Kutipan Terpilih:
..............................
Portal.id, KENDARI – Puluhan mahasiswa Universitas Sulawesi Tenggara (Unsultra) kembali menggelar aksi unjuk rasa, menuntut pembukaan blokir rekening Yayasan Pendidikan Tinggi (YPT) Sultra. Aksi tersebut berlangsung di depan Kantor Pusat Bank Sultra, Senin (2/2/2026).
Mahasiswa menilai pemblokiran itu berdampak langsung terhadap kelangsungan aktivitas akademik di lingkungan Unsultra.
Situasi sempat memanas ketika massa aksi berusaha membakar ban bekas. Upaya tersebut dicegah oleh personel Satpol PP yang berjaga, sehingga terjadi aksi saling dorong antara mahasiswa dan petugas.
Setelah kondisi berangsur kondusif, massa melanjutkan orasi secara bergantian menggunakan pengeras suara. Dalam orasinya, mahasiswa menyampaikan sejumlah tuntutan, termasuk mendesak Bank Sultra segera membuka kembali rekening yayasan yang diblokir.
Ketua Majelis Permusyawaratan Mahasiswa (MPM) Unsultra, Fikran, menyebut pemblokiran rekening telah menghambat berbagai kegiatan akademik yang membutuhkan dukungan anggaran.
“Pemblokiran ini membuat kegiatan akademik yang membutuhkan dana menjadi terhambat,” beber Fikran.
..............................
Entri data
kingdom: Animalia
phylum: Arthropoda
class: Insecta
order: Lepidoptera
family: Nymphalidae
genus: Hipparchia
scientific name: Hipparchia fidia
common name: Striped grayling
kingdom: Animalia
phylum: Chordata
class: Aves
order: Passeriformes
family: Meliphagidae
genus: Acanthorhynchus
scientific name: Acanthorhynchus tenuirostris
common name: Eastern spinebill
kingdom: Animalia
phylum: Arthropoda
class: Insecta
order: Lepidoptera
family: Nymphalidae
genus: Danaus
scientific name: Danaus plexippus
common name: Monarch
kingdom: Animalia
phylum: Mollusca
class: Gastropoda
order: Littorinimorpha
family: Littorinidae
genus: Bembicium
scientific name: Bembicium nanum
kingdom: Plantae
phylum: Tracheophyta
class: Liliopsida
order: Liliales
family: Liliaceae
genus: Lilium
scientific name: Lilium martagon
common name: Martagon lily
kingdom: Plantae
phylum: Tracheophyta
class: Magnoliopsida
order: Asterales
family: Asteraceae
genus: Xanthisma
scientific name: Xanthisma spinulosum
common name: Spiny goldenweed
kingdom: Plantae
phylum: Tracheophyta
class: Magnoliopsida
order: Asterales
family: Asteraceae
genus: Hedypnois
..............................
Daftar Tugas:
**1.** Dalam berita tentang unjuk rasa mahasiswa Unsultra, siapa yang mencegah massa aksi membakar ban bekas?
**2.** Lanjutkan berita tentang unjuk rasa mahasiswa Unsultra itu mulai sesudah kalimat terakhirnya.

Jawaban per Tugas:
**1.** Personel Satpol PP yang berjaga.

**2.**
Ia juga mengungkapkan dugaan adanya keterlibatan Pemprov Sultra dalam proses pemblokiran rekening yayasan. Dugaan tersebut merujuk pada beredarnya surat resmi yang menggunakan kop Pemprov Sultra dan berisi permohonan pembekuan rekening.
“Dari data autentik yang kami peroleh, terdapat penggunaan kop Pemprov Sultra. Ini memperkuat dugaan kami adanya keterlibatan pemprov dalam pemblokiran rekening yayasan,” ujarnya.
Surat tersebut diketahui tidak hanya ditujukan kepada Bank Sultra, tetapi juga ditembuskan ke dua bank lainnya, yakni Bank BNI dan Bank BTN Cabang Kendari.
Selain berunjuk rasa di Bank Sultra, mahasiswa Unsultra juga mendatangi Kantor Perwakilan Otoritas Jasa Keuangan (OJK) Sultra. Mereka melaporkan Bank Sultra atas dugaan pelanggaran dalam penanganan rekening nasabah.
“Kami melaporkan Bank Sultra ke OJK karena kami menduga bank ini telah bermain-main dengan nasabah, sebagaimana yang hari ini terjadi di Unsultra,” tutupnya.